» **PROBLEM TO SOLVE**: Reproduce the records below in full and without edits, omitting images.

» **THE DATA**:

════════════════════

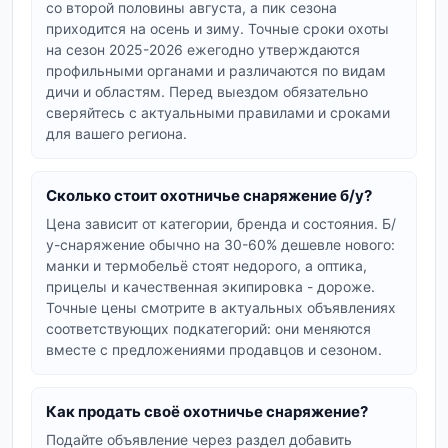
со второй половины августа, а пик сезона
законодательством, поэтому уточняйте у
приходится на осень и зиму. Точные сроки охоты
продавца документы и характеристики клинка.
на сезон 2025-2026 ежегодно утверждаются
профильными органами и различаются по видам
Одежда и экипировка для охоты
дичи и областям. Перед выездом обязательно
сверяйтесь с актуальными правилами и сроками
Маскировочный костюм, мембранная куртка,
для вашего региона.
термобельё и обувь - то, на чём не стоит
экономить, но что выгодно брать б/у. В разделе
одежда для охоты
представлены одежда для
Сколько стоит охотничье снаряжение б/у?
охоты бу, термобельё и охотничий костюм бу
Цена зависит от категории, бренда и состояния. Б/
под разный сезон. Проверяйте размер,
у-снаряжение обычно на 30-60% дешевле нового:
целостность мембраны и молний.
манки и термобельё стоят недорого, а оптика,
прицелы и качественная экипировка - дороже.
Манки, чучела, ловушки
Точные цены смотрите в актуальных объявлениях
соответствующих подкатегорий: они меняются
Манки, чучела и приманки - расходное
вместе с предложениями продавцов и сезоном.
снаряжение, которое часто продают почти
новым. В разделе
манки и приманки
ищите
манки бу и чучела бу на утку, гуся и другую
Как продать своё охотничье снаряжение?
дичь, а в категории
ловушки и капканы
-
Подайте объявление через раздел добавить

════════════════════

» **RESPONSE TO THIS TASK**:
со второй половины августа, а пик сезона
законодательством, поэтому уточняйте у
приходится на осень и зиму. Точные сроки охоты
продавца документы и характеристики клинка.
на сезон 2025-2026 ежегодно утверждаются
профильными органами и различаются по видам
Одежда и экипировка для охоты
дичи и областям. Перед выездом обязательно
сверяйтесь с актуальными правилами и сроками
Маскировочный костюм, мембранная куртка,
для вашего региона.
термобельё и обувь - то, на чём не стоит
экономить, но что выгодно брать б/у. В разделе
одежда для охоты
представлены одежда для
Сколько стоит охотничье снаряжение б/у?
охоты бу, термобельё и охотничий костюм бу
Цена зависит от категории, бренда и состояния. Б/
под разный сезон. Проверяйте размер,
у-снаряжение обычно на 30-60% дешевле нового:
целостность мембраны и молний.
манки и термобельё стоят недорого, а оптика,
прицелы и качественная экипировка - дороже.
Манки, чучела, ловушки
Точные цены смотрите в актуальных объявлениях
соответствующих подкатегорий: они меняются
Манки, чучела и приманки - расходное
вместе с предложениями продавцов и сезоном.
снаряжение, которое часто продают почти
новым. В разделе
манки и приманки
ищите
манки бу и чучела бу на утку, гуся и другую
Как продать своё охотничье снаряжение?
дичь, а в категории
ловушки и капканы
-
Подайте объявление через раздел добавить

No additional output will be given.